ON THE 19th AUGUST, outside the Ecuadorean embassy in London, I watched several hundred people stand for hours in a show of solidarity with a man who refuses to face rape charges. Julian Assange, the head of Wikileaks, emerged onto the balcony of the embassy that has granted him political asylum, and gave a brief speech, to the loud approbation of a crowd encircled by the police that want to arrest him.
To his defenders, he is a martyr for free speech and an opponent of secret government – a man who leads an organization that has stunned the world with details of the cynical deals made between America and many other nations, especially in South America and the Middle East. But in Sweden, Assange is under suspicion of rape and wanted for a final interview before being charged. In many people’s eyes, he’s been set up, and they suspect that extradition to Sweden would result in a swift extradition to the United States, where it is believed he might face execution.
The Swedish police first interviewed Assange in August 2010, concerning allegations of unlawful coercion, two counts of sexual molestation and one of rape, after which he came to the UK. Assange has not actually been formally charged, as many people have pointed out – but this is not quite as simple as it sounds. In Sweden, the formal charge is only made after the prosecuting evidence has been gathered, unlike in the UK where a defendant is charged and then investigated. In his legal fight against extradition in the English courts, Assange tried to argue that the offences he’s been accused of are not offences under English law, but the High Court rejected that claim. In their final judgment, they also ruled that, though he has not been charged, “criminal proceedings have commenced against Mr Assange”.
Indeed, it would not be possible for Sweden to extradite Assange merely for questioning. The Extradition Act states that the extradition warrant “is issued with a view to [the defendant’s] arrest and extradition … for the purpose of being prosecuted for the offence.” Assange is wanted in Sweden for a second interview, following which he would be charged. And according to Swedish law, his trial would have to commence not more than two weeks afterwards.
It has been argued, though, that Sweden ought to interview Assange in London, to assuage the doubts of those concerned about his possible extradition to the US. But it’s not at all clear of what benefit this would be to the Swedish authorities, since they will formally charge him following this second interview – and the charges can only be faced in Sweden.
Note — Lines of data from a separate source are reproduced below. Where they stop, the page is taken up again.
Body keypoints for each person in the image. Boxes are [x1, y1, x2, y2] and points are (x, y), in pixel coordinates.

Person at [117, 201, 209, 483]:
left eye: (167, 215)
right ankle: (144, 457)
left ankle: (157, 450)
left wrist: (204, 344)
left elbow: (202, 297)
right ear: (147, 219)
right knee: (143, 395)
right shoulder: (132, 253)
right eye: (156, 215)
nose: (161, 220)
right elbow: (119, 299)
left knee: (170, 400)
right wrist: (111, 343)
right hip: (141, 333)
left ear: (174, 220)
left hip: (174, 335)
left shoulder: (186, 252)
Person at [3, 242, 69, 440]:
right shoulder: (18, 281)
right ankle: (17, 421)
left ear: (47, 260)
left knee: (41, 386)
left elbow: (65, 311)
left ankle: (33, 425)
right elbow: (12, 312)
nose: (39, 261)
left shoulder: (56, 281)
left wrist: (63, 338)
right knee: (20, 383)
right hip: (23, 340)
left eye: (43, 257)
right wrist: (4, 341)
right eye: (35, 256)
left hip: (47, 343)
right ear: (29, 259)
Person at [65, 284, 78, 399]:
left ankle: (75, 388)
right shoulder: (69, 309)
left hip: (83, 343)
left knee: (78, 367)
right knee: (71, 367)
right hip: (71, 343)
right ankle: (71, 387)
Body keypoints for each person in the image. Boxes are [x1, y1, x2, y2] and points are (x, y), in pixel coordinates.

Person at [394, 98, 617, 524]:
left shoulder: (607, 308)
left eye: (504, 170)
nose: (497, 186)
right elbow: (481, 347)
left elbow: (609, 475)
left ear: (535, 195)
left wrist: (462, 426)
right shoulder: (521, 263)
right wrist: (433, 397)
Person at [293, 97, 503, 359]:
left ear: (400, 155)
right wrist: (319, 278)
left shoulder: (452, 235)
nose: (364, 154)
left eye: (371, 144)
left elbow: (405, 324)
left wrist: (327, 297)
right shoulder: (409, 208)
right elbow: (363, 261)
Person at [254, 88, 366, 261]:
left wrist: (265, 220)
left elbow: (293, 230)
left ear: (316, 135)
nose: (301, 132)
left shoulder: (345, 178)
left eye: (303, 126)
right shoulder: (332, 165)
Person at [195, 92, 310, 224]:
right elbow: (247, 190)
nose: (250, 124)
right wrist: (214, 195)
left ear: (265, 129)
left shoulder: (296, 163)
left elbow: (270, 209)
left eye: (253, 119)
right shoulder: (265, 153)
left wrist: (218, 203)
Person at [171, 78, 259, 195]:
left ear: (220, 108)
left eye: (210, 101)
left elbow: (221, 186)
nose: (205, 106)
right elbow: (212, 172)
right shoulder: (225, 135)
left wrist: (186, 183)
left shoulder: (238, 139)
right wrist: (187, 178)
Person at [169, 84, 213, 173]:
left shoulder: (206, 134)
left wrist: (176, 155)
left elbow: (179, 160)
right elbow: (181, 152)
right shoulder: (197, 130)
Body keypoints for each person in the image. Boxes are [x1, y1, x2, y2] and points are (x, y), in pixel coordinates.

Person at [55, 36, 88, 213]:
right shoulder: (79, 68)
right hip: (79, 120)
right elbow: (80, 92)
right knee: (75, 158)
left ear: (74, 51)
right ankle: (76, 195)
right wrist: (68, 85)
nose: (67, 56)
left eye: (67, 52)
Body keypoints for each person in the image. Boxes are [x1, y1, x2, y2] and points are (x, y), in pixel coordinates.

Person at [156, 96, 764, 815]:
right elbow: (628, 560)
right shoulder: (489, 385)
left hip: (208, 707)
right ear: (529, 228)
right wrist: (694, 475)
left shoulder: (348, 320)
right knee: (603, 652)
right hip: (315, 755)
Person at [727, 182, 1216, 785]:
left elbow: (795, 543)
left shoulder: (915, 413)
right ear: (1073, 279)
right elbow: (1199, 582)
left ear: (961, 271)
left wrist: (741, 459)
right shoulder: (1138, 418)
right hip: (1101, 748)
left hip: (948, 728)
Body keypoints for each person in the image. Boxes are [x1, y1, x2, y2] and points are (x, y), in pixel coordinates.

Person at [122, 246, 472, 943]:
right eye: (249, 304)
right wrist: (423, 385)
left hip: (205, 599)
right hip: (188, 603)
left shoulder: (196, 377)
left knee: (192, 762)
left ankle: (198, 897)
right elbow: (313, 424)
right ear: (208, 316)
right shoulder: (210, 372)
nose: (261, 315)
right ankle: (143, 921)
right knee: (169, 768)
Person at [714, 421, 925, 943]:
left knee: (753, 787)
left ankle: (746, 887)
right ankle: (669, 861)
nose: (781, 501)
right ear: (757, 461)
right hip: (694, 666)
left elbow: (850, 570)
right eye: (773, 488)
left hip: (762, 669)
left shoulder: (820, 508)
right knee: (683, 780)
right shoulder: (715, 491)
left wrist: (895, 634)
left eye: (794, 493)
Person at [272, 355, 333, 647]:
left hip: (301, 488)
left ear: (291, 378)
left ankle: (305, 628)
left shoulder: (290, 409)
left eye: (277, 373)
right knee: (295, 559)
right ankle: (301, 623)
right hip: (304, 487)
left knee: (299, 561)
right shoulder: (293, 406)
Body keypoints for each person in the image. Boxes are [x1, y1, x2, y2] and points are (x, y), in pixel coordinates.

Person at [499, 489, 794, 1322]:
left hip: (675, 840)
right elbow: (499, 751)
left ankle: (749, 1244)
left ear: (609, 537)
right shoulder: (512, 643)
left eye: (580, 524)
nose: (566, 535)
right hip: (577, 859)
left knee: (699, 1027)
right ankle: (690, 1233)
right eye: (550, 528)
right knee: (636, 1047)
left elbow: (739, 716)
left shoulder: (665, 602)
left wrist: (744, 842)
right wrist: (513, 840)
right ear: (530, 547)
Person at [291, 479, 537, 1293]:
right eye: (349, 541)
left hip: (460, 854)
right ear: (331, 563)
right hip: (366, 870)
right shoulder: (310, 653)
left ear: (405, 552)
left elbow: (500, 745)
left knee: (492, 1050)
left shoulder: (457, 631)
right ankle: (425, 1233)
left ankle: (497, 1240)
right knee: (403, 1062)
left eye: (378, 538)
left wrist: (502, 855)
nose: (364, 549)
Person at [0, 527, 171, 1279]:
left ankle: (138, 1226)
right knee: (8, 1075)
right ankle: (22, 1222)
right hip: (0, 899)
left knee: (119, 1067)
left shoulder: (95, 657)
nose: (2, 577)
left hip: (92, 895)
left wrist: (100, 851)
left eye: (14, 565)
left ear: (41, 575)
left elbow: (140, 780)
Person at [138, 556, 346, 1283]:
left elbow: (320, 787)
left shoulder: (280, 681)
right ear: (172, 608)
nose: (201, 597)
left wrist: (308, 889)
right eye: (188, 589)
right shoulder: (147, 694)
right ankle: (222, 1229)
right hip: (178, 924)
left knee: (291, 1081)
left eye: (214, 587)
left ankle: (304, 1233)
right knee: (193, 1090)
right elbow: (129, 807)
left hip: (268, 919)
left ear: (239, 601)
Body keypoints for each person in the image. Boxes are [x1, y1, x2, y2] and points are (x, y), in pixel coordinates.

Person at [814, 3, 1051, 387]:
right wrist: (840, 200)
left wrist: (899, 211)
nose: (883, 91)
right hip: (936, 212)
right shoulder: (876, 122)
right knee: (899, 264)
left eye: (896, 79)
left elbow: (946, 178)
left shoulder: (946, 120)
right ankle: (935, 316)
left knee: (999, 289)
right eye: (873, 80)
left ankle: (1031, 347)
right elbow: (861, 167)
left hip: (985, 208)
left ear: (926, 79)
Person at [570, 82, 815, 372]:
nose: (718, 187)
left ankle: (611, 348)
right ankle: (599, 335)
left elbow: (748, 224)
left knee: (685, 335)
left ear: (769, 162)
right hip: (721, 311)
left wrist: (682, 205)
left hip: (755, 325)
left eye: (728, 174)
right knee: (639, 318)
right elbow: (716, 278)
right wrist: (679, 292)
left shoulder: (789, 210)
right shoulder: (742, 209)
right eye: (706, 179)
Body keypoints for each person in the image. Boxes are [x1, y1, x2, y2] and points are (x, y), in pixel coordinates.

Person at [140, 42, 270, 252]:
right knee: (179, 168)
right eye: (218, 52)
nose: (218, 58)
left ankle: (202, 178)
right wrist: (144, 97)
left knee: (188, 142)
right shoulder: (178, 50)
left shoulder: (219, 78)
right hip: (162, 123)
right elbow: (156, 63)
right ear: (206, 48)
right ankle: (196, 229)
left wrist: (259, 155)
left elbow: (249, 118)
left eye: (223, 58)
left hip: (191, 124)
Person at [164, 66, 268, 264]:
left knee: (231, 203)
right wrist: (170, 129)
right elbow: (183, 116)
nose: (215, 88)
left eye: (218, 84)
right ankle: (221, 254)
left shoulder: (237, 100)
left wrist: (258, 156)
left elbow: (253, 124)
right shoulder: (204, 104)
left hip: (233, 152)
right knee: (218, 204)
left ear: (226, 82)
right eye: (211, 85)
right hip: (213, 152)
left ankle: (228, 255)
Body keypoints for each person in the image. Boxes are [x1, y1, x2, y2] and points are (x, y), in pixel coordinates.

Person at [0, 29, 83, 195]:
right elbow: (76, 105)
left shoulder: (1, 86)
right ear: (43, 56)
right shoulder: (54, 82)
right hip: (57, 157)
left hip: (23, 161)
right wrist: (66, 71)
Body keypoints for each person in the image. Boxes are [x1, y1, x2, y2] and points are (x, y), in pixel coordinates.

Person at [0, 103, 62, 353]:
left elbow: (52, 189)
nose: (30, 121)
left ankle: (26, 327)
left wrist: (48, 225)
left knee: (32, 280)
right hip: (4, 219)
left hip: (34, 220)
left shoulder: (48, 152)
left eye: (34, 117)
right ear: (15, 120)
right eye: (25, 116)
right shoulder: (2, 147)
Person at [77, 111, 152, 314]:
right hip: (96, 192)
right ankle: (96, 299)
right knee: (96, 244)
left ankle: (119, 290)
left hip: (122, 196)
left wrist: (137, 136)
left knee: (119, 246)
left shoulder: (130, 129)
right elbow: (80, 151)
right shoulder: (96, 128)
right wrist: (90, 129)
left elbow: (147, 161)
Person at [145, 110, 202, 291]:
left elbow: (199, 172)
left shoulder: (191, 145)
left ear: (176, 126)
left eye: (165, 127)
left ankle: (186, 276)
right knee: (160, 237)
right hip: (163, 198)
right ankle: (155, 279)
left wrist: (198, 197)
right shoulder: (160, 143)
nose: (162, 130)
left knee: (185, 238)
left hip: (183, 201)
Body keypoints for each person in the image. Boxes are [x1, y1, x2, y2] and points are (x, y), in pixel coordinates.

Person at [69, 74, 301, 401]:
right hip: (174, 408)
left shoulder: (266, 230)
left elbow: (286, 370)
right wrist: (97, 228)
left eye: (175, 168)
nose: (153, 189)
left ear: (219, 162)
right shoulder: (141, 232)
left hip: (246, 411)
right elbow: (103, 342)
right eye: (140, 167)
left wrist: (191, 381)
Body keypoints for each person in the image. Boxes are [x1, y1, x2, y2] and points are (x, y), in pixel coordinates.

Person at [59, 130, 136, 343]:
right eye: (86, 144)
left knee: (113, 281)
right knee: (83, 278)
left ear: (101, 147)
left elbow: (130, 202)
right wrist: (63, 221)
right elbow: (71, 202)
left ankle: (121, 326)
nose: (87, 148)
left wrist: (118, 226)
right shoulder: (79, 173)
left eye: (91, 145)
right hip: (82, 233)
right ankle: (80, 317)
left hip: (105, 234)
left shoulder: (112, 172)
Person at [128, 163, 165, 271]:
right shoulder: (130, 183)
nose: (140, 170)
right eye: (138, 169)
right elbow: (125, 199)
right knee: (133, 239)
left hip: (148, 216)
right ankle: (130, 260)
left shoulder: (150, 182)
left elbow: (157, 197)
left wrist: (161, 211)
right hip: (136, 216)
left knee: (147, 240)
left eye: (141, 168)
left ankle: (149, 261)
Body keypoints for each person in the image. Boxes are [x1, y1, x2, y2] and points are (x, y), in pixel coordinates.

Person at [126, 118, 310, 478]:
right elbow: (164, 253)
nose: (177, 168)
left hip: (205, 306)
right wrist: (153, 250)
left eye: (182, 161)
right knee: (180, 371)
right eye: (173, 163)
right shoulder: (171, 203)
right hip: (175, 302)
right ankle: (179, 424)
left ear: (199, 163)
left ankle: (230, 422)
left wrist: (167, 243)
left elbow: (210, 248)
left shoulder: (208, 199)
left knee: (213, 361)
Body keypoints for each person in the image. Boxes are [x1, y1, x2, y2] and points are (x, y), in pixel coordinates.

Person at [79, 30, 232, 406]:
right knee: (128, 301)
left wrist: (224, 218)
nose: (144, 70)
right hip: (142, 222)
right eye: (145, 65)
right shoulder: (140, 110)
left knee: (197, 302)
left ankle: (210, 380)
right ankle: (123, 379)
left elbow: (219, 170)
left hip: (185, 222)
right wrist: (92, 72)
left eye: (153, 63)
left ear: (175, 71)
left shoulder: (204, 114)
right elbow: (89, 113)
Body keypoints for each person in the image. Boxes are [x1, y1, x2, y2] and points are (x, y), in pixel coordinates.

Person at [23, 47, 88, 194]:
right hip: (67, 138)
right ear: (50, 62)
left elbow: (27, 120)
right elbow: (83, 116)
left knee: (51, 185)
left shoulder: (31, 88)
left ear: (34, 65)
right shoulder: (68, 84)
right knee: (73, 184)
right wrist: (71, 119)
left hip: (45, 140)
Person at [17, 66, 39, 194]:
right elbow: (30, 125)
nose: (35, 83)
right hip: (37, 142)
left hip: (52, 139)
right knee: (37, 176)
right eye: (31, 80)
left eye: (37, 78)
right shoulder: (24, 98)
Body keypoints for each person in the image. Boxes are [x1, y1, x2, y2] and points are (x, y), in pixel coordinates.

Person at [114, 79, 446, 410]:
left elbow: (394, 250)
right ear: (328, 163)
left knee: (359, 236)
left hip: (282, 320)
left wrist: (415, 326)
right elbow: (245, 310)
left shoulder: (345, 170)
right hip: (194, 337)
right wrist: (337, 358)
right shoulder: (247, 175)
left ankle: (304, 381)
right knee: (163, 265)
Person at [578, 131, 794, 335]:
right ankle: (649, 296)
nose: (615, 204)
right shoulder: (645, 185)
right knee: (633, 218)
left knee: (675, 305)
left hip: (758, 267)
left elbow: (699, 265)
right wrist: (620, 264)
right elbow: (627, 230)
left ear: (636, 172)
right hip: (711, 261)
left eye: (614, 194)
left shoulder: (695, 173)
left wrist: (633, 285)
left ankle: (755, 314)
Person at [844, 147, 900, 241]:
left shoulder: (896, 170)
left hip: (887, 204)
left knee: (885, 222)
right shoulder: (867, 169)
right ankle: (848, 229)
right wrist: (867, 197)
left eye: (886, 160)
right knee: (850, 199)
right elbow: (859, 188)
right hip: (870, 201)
Assange has already shown his unwillingness to go to Sweden, and is unlikely to forego his asylum to do so when he has been charged. Sweden has refused to guarantee that he would not be extradited to the US, claiming that they can only judge the validity of an extradition warrant when they receive it – and the US can only make the request when Assange is in Sweden.
Despite this, Assange would actually be slightly less at risk of extradition to the United States in Sweden than in the UK. Both countries are prohibited by the European Convention of Human Rights from extraditing someone to a country where they would face charges of a capital offence, or prison conditions so bad they amount to torture – as they arguably do for Bradley Manning, the corporal who leaked many of the US government documents to Wikileaks. But extradition from Sweden would also require the additional consent of the UK, where Assange enjoys a high level of popular support. Many American politicians and media pundits have made bloodthirsty remarks, and suggested a trial for treason or espionage (which faces the death penalty), but the European Convention clearly makes Assange’s extradition illegal under such inhumane circumstances.
Having exhausted all his options in the lower courts, the Supreme Court of the UK also upheld his extradition warrant, after which Assange skipped bail. He was granted political asylum in the Ecuadorean embassy, itself an issue of dubious legality, since the 1951 Refugee Convention allows asylum only for those with a “well-founded fear of being persecuted”. This definition of ‘persecution’ does not normally include the prosecution of a person under laws enacted by a democratically elected parliament, after the person has been allowed to challenge the case multiple times in the courts. Nonetheless, even if he is never extradited, Assange will still be liable for arrest in the UK for breaching his bail terms.
On 16th August, Assange was granted asylum by the Embassy of Ecuador, but the UK refused to grant him safe passage out of the country. The Foreign Office then made a very clumsy move, and sent a letter to the Ecuadorean ambassador that ‘reminded’ him of the powers the Foreign Secretary has to revoke an embassy’s diplomatic status. These powers do exist, but they are limited and would cause a major diplomatic headache, as well as requiring significant justification in international law under the 1961 Vienna Convention on Diplomatic Relations. It is very unlikely that the UK would risk setting a precedent for the entry by the police of other countries into its embassies, merely in order to arrest a man suspected of sexual assault.
The result is a stalemate. Assange could potentially remain in the Ecuadorean Embassy in London for years, or even for the remainder of his life, acting as a continual embarrassment to the UK, the US, and Sweden. What is certain is that if he steps outside the embassy doors, he will be immediately arrested and deported to Sweden. Whether or not the charges against him are true, we may never know. They can only be proved in a court of law, and it is quite possible that Assange will never enter one again in his life.